Others are claiming that even a small number of changes will do away with function. This is shown to be false by the myriad of proteins that differ by 40% or more but still have the same function.
Originally you said it was two genes, now you say it is two proteins. Which is it? Perhaps it would help if you posted the actual genes or proteins that you are talking about and how you arrived at the figure of 40% difference.
And even if two proteins have differences in amino acid sequence yet perform the same function it still doesn’t follow that if you take each individual protein and modify it that it will still continue to function as it did before. Someone would actually have to do those experiments. That is, after all, what Brian is talking about. Actual experiments with actual proteins.
So you really haven’t answered Brian’s point at all. You’re making an assumption that has not been demonstrated.
If multiple proteins can perform the same function (which they clearly can) that increases the amount of “targets” that evolution can hit. So finding a function in search space isnt as improbable as it’s made out to be.
Biologists please feel free to critique my comment and increase my understanding. Molecular bio is not my strength.
But that does not follow either. There is no change in the quantity of targets that exist by virtue of the fact that two proteins perform the same function than by virtue of the fact that two proteins perform two different functions.
I just don’t see how that is the case. I’m a former quarterback so I’ll explain it this way. I’m at practice throwing at targets. There is only one. I hit it from 20 yards maybe 6-7 out of then times. Then a second target is added near the first. I’d say my chances of hitting a target have gone up. I could be aiming at one but make a slightly bad throw and hit the other. There’s more than one way to achieve the “goal”
You could try out Homologene if you like. Type in the name of a gene, click on the gene in the search results, and then click on “show pairwise alignement scores” on the next page.
I should clarify by saying that no series of random mutations could find a protein of comparable size and complexity as most of the flagellar proteins if the search started from a significantly different protein in sequence and structure.
I suspect you missed my point. There is more than one way to achieve the goal regardless of whether the second target has the same “function” as the first. The fact that two proteins have the same function is irrelevant. Do you understand what I am saying?

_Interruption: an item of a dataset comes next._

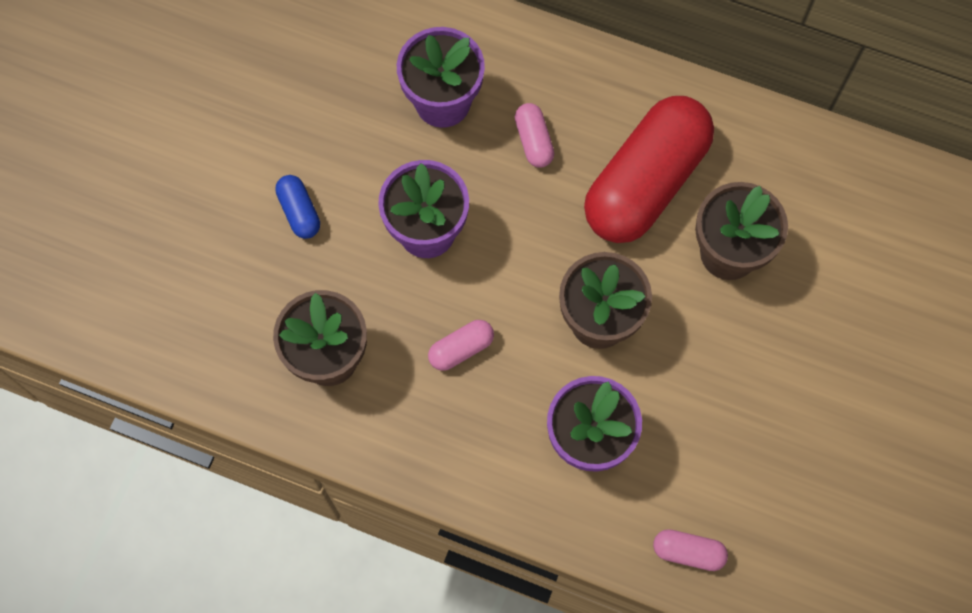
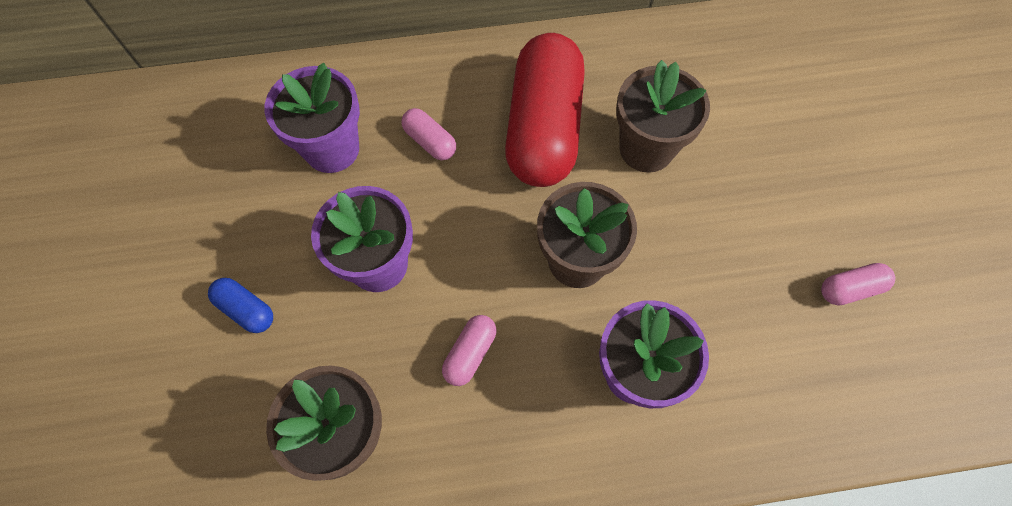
camera: 30 degrees left, 5 degrees down
pink capsule [653,529,728,571] -> pink capsule moved to [821,263,895,306]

How is that apparent, and how is it that it is not T.j_Runyon who is engaging in the fallacy?
I could agree that if we increase the number of targets that we might improve our chances of hitting one of them (that’s debatable), but what does the fact that the two proteins have the same function have to do with it? Any function would do.
You all are focused on the fact that two proteins have the same function and I say that they have the same function is irrelevant. Why not address that with something of substance.